Keywords: Cryptococcus, culture, methodology, HIV/AIDS, accuracy, meningitis
Introduction
Cryptococcal meningitis is the most common cause of adult meningitis in sub-Saharan Africa, causing ∼20% of AIDS-related deaths. 1 , 2 This substantial burden has made cryptococcal meningitis the target of renewed clinical research interest and created the need for standardized metrics to monitor disease progression. Quantitative cryptococcal culture provides a measure of disease severity in cryptococcal meningitis, has improved the understanding of rates of response to antifungal treatment, and is independently associated with clinical outcome. 3 , 4 Yet, although quantitative culture burden is a prognostic indicator, quantitative CSF cultures are not used in routine care.
The rate of cerebrospinal fluid (CSF) fungal clearance, as measured by serial quantitative cultures and termed early fungicidal activity, is a common endpoint used in phase II clinical trials that assesses the microbiologic activity of novel antifungal induction regimens for cryptococcal meningitis. 5 Various quantitative culturing methodologies are used to quantify CSF fungal burden; however, the reproducibility between techniques is unknown.
In this study, we directly compare three established methods of quantitative CSF cultures for Cryptococcus in order to compare their interassay performance against one another in terms of absolute colony counts per ml of CSF and the calculated early fungicidal activity of CSF yeast clearance. We also examined the correlation between quantitative cultures and automated cell counting.
Methods
We prospectively screened 91 participants infected with human immunodeficiency virus (HIV) with suspected cryptococcal meningitis at Mulago Hospital in Kampala, Uganda, from August 13 through November 30, 2013. CSF samples (n = 305) were collected at diagnosis (n = 86), and at days 3 (n = 58), 7 (n = 60), 10 (n = 44), 14 (n = 45), and after day 19 (n = 12) of follow-up during the pilot phase of the ASTRO-CM trial ( ClinicalTrials.gov : NCT01802385). The ASTRO-CM pilot was a dose finding phase II clinical study of adjunctive sertraline 100–400 mg/day added to amphotericin 0.7–1.0 mg/kg/day with fluconazole 800 mg/day. Participants provided written informed consent, and applicable institutional review boards approved the study.

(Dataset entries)

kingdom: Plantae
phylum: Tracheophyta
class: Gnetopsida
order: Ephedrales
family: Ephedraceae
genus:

*Task list*.
a) Do the following statements agree with the cryptococcal culture text? Answer yes or no for each, and quote the words of the text that decide it. (i) Quantitative CSF cultures are used in routine care. (ii) Participants were screened at Mulago Hospital in Kampala, Uganda. (iii) The reproducibility between quantitative culturing techniques is known.
b) Summarize the cryptococcal culture text in two sentences.
c) Translate this sentence from the cryptococcal culture text into Spanish: "Participants provided written informed consent, and applicable institutional review boards approved the study."

*Task responses*.
a)
(i) No: "quantitative CSF cultures are not used in routine care."
(ii) Yes: "at Mulago Hospital in Kampala, Uganda"
(iii) No: "the reproducibility between techniques is unknown."

b) Cryptococcal meningitis is the most common cause of adult meningitis in sub-Saharan Africa, and quantitative CSF culture is a prognostic indicator and a measure of early fungicidal activity in phase II trials, yet it is performed with various methods whose reproducibility is unknown. The study compares three established quantitative culture methods against one another and examines their correlation with automated cell counting, using 305 CSF samples collected during the pilot phase of the ASTRO-CM trial from HIV-infected participants screened at Mulago Hospital in Kampala, Uganda.

c) Los participantes otorgaron su consentimiento informado por escrito, y los comités de revisión institucional correspondientes aprobaron el estudio.